Here is the difference in coordinates. The Japanese original sets the x-coordinate to 0 as in “NEST” (shown at 0,1), the English sets it to 1 as in “CHARMANDER” (shown at 0,0):
ROOT WORD CHANGES
If you need to more heavily edit the actual Pokemon or town name when you attach a grammatical suffix or something in your language (for example, “foot” to “feet”), in which a difference in the root word is required depending on if you are saying "CHARMANDER'S NEST" or just "CHARMANDER", you need to copy-paste the list of pokemon (or town) names to create a duplicate. Rename that list. Edit it to what you need. Then tell the code to reference that list instead of the main pokemon or town name list when it is calling the town map.
DIALOG BOX BORDERS
Finally we need to change the dialog box text away from the “pokeball corners” and to the Japanese version.
Go to, and open up in an image editor: pokered-jp > gfx > text_box.png pokered > gfx > font > font_extra.png pokered > gfx > font > font_battle_extra.png
Copy-paste the dialog borders from the pokered-jp image into the correct spots in the two pokered images.
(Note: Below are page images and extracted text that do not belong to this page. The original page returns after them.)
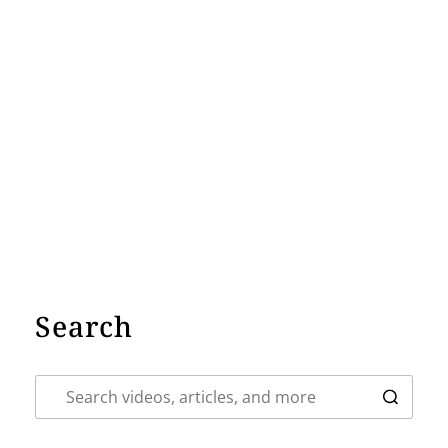
Search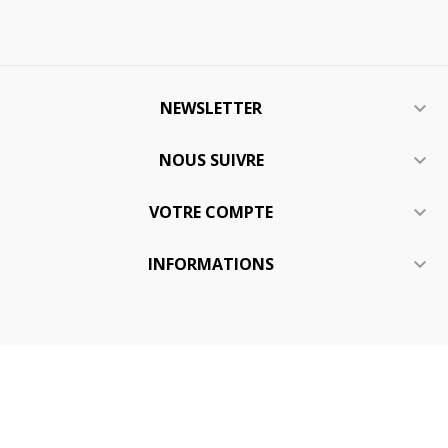
NEWSLETTER

NOUS SUIVRE

VOTRE COMPTE

INFORMATIONS
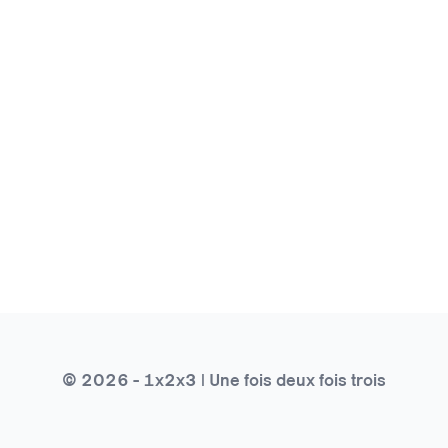
© 2026 - 1x2x3 | Une fois deux fois trois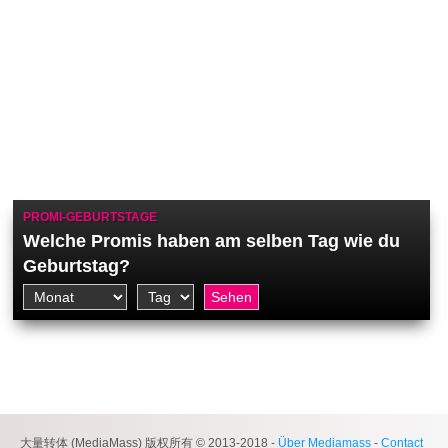
PROMI-GEBURTSTAGE
Welche Promis haben am selben Tag wie du
Geburtstag?
大量转体 (MediaMass) 版权所有 © 2013-2018 -
Über Mediamass
-
Contact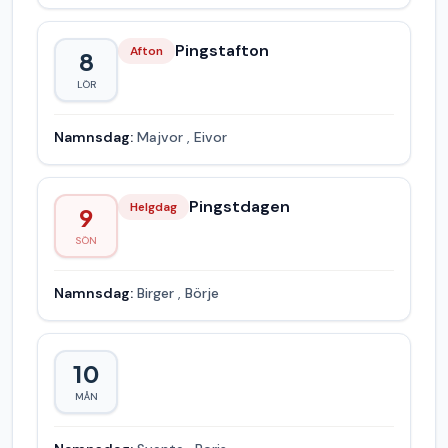
Pingstafton
Afton
8
LÖR
Namnsdag:
Majvor
,
Eivor
Pingstdagen
Helgdag
9
SÖN
Namnsdag:
Birger
,
Börje
10
MÅN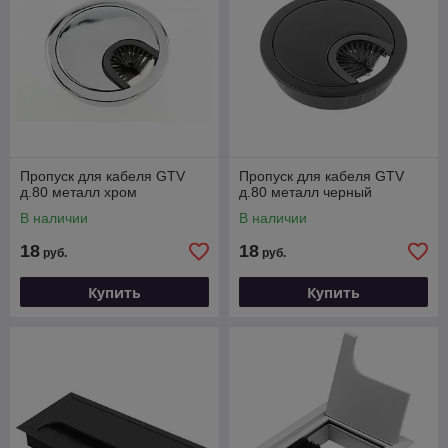
Пропуск для кабеля GTV
Пропуск для кабеля GTV
д.80 металл хром
д.80 металл черный
В наличии
В наличии
18
18
руб.
руб.
Купить
Купить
This is tricky on first glance because just like with the badge leader name text images, the images here aren’t a matching shape. Enable a grid that’s 16 pixels with cross sections every 4 pixels (or, if you can’t do that, just enable a grid every 4 pixels), and if necessary enable “stick to grid” so the selection tool grabs it square by square, and you will be able to more easily see the 16pixel tiles and be able to copy-paste them to the other image in correctly. Example of a grid enabled and using the selection tool:
Or you can steal the finished images from pocketrgb-en's font_battle_extra_RG.png
Good job! Your town map screen should now be finished!